(Exercise):
The data below should be copied out exactly, with its pictures omitted.

Data to use section start

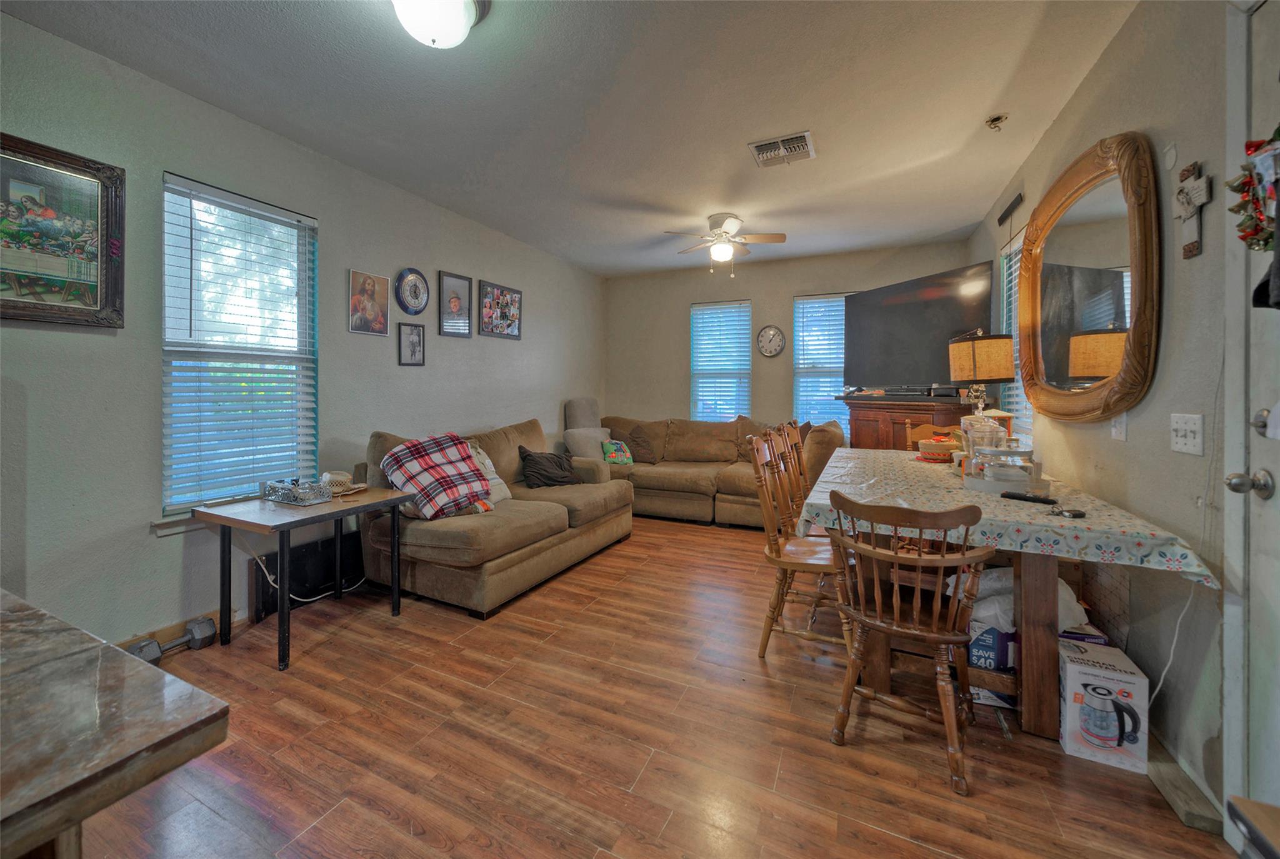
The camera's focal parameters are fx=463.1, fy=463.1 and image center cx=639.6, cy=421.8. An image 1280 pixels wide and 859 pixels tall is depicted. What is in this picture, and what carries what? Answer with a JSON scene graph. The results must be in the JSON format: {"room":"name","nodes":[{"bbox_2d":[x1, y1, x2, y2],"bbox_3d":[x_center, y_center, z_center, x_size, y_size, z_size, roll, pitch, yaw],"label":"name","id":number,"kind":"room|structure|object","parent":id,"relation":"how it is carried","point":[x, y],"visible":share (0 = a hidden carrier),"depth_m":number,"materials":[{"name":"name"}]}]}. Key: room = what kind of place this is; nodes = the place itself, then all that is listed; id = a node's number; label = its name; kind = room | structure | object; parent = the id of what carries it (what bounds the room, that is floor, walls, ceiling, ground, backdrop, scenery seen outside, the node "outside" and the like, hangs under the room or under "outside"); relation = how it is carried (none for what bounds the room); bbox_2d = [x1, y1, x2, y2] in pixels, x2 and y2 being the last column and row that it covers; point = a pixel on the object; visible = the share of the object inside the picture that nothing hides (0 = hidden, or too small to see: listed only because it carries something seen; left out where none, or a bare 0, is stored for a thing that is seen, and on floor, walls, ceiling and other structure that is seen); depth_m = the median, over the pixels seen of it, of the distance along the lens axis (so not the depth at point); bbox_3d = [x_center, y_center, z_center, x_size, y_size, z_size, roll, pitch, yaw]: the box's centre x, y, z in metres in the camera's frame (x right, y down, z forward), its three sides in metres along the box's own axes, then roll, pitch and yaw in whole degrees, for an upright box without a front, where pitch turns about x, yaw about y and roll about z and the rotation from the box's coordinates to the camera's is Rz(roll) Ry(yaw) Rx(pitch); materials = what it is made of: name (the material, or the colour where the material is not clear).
{"room":"living room","nodes":[
{"label":"living room","id":0,"kind":"room"},
{"bbox_2d":[0,5,608,648],"bbox_3d":[-1.838,-0.294,3.216,0.150,2.752,6.465,1,2,25],"label":"left wall","id":1,"kind":"structure","parent":0,"point":[397,366],"depth_m":2.27,"materials":[{"name":"grey paint"}]},
{"bbox_2d":[0,130,126,328],"bbox_3d":[-2.486,-0.760,1.801,0.037,0.721,0.662,1,2,25],"label":"framed painting","id":2,"kind":"object","parent":1,"relation":"attached to","point":[96,301],"visible":1,"depth_m":1.93},
{"bbox_2d":[113,605,239,651],"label":"baseboard","id":3,"kind":"structure","parent":1,"relation":"attached to","point":[121,644],"depth_m":2.32,"materials":[{"name":"brown wood"}]},
{"bbox_2d":[159,171,318,516],"bbox_3d":[-2.207,-0.361,2.591,0.134,1.695,0.769,1,2,25],"label":"left window","id":4,"kind":"structure","parent":1,"relation":"in","point":[301,311],"depth_m":2.55,"materials":[{"name":"glass"}]},
{"bbox_2d":[348,268,390,335],"bbox_3d":[-1.848,-0.809,3.171,0.033,0.413,0.293,1,2,25],"label":"picture frame","id":5,"kind":"object","parent":1,"relation":"attached to","point":[382,284],"visible":0.98,"depth_m":3.16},
{"bbox_2d":[397,322,425,365],"bbox_3d":[-1.699,-0.573,3.447,0.036,0.304,0.212,1,2,25],"label":"framed picture","id":6,"kind":"object","parent":1,"relation":"attached to","point":[414,336],"visible":0.97,"depth_m":3.44,"materials":[{"name":"black"}]},
{"bbox_2d":[395,266,429,315],"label":"clock","id":7,"kind":"object","parent":1,"relation":"attached to","point":[414,291],"visible":0.99,"depth_m":3.44,"materials":[{"name":"blue"}]},
{"bbox_2d":[438,270,472,336],"bbox_3d":[-1.529,-0.960,3.818,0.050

Data to use section end

(Answer to this task):
The camera's focal parameters are fx=463.1, fy=463.1 and image center cx=639.6, cy=421.8. An image 1280 pixels wide and 859 pixels tall is depicted. What is in this picture, and what carries what? Answer with a JSON scene graph. The results must be in the JSON format: {"room":"name","nodes":[{"bbox_2d":[x1, y1, x2, y2],"bbox_3d":[x_center, y_center, z_center, x_size, y_size, z_size, roll, pitch, yaw],"label":"name","id":number,"kind":"room|structure|object","parent":id,"relation":"how it is carried","point":[x, y],"visible":share (0 = a hidden carrier),"depth_m":number,"materials":[{"name":"name"}]}]}. Key: room = what kind of place this is; nodes = the place itself, then all that is listed; id = a node's number; label = its name; kind = room | structure | object; parent = the id of what carries it (what bounds the room, that is floor, walls, ceiling, ground, backdrop, scenery seen outside, the node "outside" and the like, hangs under the room or under "outside"); relation = how it is carried (none for what bounds the room); bbox_2d = [x1, y1, x2, y2] in pixels, x2 and y2 being the last column and row that it covers; point = a pixel on the object; visible = the share of the object inside the picture that nothing hides (0 = hidden, or too small to see: listed only because it carries something seen; left out where none, or a bare 0, is stored for a thing that is seen, and on floor, walls, ceiling and other structure that is seen); depth_m = the median, over the pixels seen of it, of the distance along the lens axis (so not the depth at point); bbox_3d = [x_center, y_center, z_center, x_size, y_size, z_size, roll, pitch, yaw]: the box's centre x, y, z in metres in the camera's frame (x right, y down, z forward), its three sides in metres along the box's own axes, then roll, pitch and yaw in whole degrees, for an upright box without a front, where pitch turns about x, yaw about y and roll about z and the rotation from the box's coordinates to the camera's is Rz(roll) Ry(yaw) Rx(pitch); materials = what it is made of: name (the material, or the colour where the material is not clear).
{"room":"living room","nodes":[
{"label":"living room","id":0,"kind":"room"},
{"bbox_2d":[0,5,608,648],"bbox_3d":[-1.838,-0.294,3.216,0.150,2.752,6.465,1,2,25],"label":"left wall","id":1,"kind":"structure","parent":0,"point":[397,366],"depth_m":2.27,"materials":[{"name":"grey paint"}]},
{"bbox_2d":[0,130,126,328],"bbox_3d":[-2.486,-0.760,1.801,0.037,0.721,0.662,1,2,25],"label":"framed painting","id":2,"kind":"object","parent":1,"relation":"attached to","point":[96,301],"visible":1,"depth_m":1.93},
{"bbox_2d":[113,605,239,651],"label":"baseboard","id":3,"kind":"structure","parent":1,"relation":"attached to","point":[121,644],"depth_m":2.32,"materials":[{"name":"brown wood"}]},
{"bbox_2d":[159,171,318,516],"bbox_3d":[-2.207,-0.361,2.591,0.134,1.695,0.769,1,2,25],"label":"left window","id":4,"kind":"structure","parent":1,"relation":"in","point":[301,311],"depth_m":2.55,"materials":[{"name":"glass"}]},
{"bbox_2d":[348,268,390,335],"bbox_3d":[-1.848,-0.809,3.171,0.033,0.413,0.293,1,2,25],"label":"picture frame","id":5,"kind":"object","parent":1,"relation":"attached to","point":[382,284],"visible":0.98,"depth_m":3.16},
{"bbox_2d":[397,322,425,365],"bbox_3d":[-1.699,-0.573,3.447,0.036,0.304,0.212,1,2,25],"label":"framed picture","id":6,"kind":"object","parent":1,"relation":"attached to","point":[414,336],"visible":0.97,"depth_m":3.44,"materials":[{"name":"black"}]},
{"bbox_2d":[395,266,429,315],"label":"clock","id":7,"kind":"object","parent":1,"relation":"attached to","point":[414,291],"visible":0.99,"depth_m":3.44,"materials":[{"name":"blue"}]},
{"bbox_2d":[438,270,472,336],"bbox_3d":[-1.529,-0.960,3.818,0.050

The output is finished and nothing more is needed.